# Anyone familiar with the Schedule C tax form?



## clovis (May 13, 2002)

I'm working on my taxes, and am trying to figure out the Schedule C tax form.

I sell on ebay as my primary income.

Where, exactly, on the form, are these things properly and correctly to be entered on the Schedule C? :

1. ebay listing and final value fees
2. Paypal payment fees
3. A credit card surcharge (fees) that I pay at a local flea market for the stuff I sell.

I've been pouring over the instructions, and really don't see a proper place for these expenses.
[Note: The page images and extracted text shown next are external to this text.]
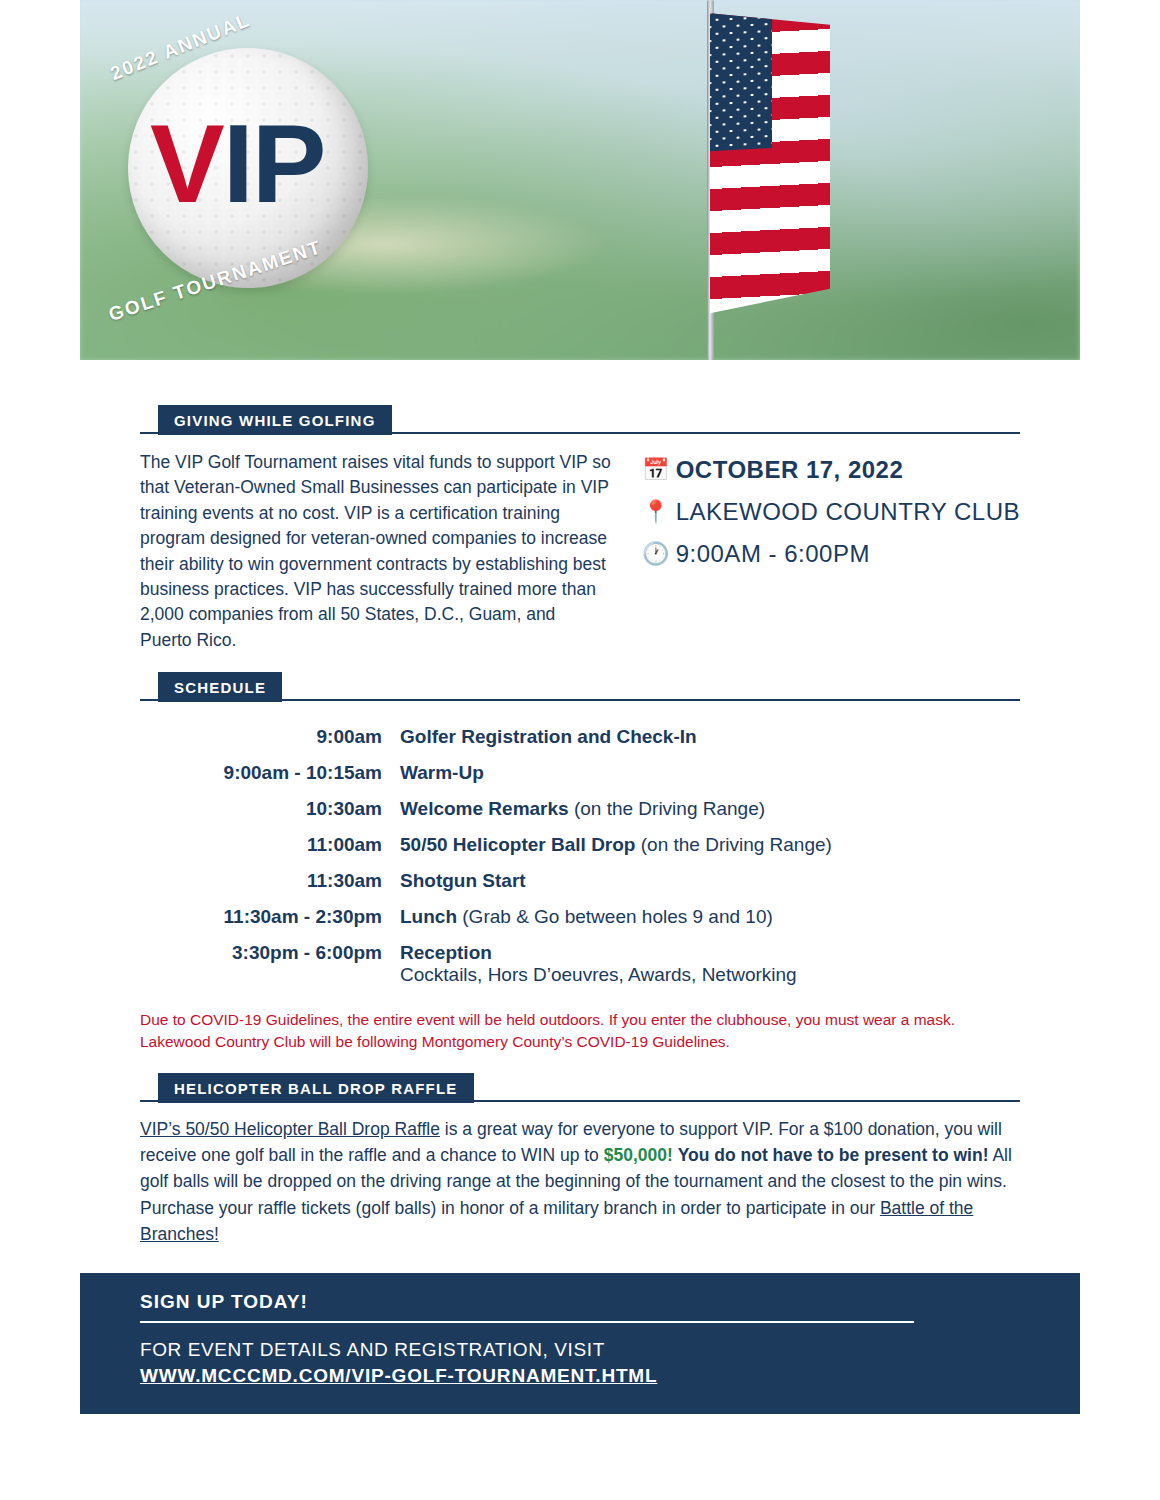2022 ANNUAL
VIP
GOLF TOURNAMENT
GIVING WHILE GOLFING
The VIP Golf Tournament raises vital funds to support VIP so that Veteran-Owned Small Businesses can participate in VIP training events at no cost. VIP is a certification training program designed for veteran-owned companies to increase their ability to win government contracts by establishing best business practices. VIP has successfully trained more than 2,000 companies from all 50 States, D.C., Guam, and Puerto Rico.
📅OCTOBER 17, 2022
📍LAKEWOOD COUNTRY CLUB
🕐9:00AM - 6:00PM
SCHEDULE
| 9:00am | Golfer Registration and Check-In |
| 9:00am - 10:15am | Warm-Up |
| 10:30am | Welcome Remarks (on the Driving Range) |
| 11:00am | 50/50 Helicopter Ball Drop (on the Driving Range) |
| 11:30am | Shotgun Start |
| 11:30am - 2:30pm | Lunch (Grab & Go between holes 9 and 10) |
| 3:30pm - 6:00pm | Reception Cocktails, Hors D’oeuvres, Awards, Networking |
Due to COVID-19 Guidelines, the entire event will be held outdoors. If you enter the clubhouse, you must wear a mask. Lakewood Country Club will be following Montgomery County’s COVID-19 Guidelines.
HELICOPTER BALL DROP RAFFLE
VIP’s 50/50 Helicopter Ball Drop Raffle is a great way for everyone to support VIP. For a $100 donation, you will receive one golf ball in the raffle and a chance to WIN up to $50,000! You do not have to be present to win! All golf balls will be dropped on the driving range at the beginning of the tournament and the closest to the pin wins. Purchase your raffle tickets (golf balls) in honor of a military branch in order to participate in our Battle of the Branches!
SIGN UP TODAY!
FOR EVENT DETAILS AND REGISTRATION, VISIT
WWW.MCCCMD.COM/VIP-GOLF-TOURNAMENT.HTML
I've been completing a Schedule C for 17 years...but I've slept since last year!!!

Thanks!!!
Clove


----------



## Ken Scharabok (May 11, 2002)

I don't have a form handy, but I put them in the bottom right expense side as eBay Fees and PayPal Fees.


----------



## equinecpa (Mar 21, 2011)

I enter all of those as other costs in the COGS


----------



## lhspirited (Jan 31, 2010)

I entered them in box 10, "Commissions and Fees".


----------



## clovis (May 13, 2002)

Thank you for your replies!!!!

Mine got entered under Summary III on the back side of the Schedule C. I've done this in years past, and listed them individually, and I've never heard back from the fine folks with the government.

Again, thank you!!!!


----------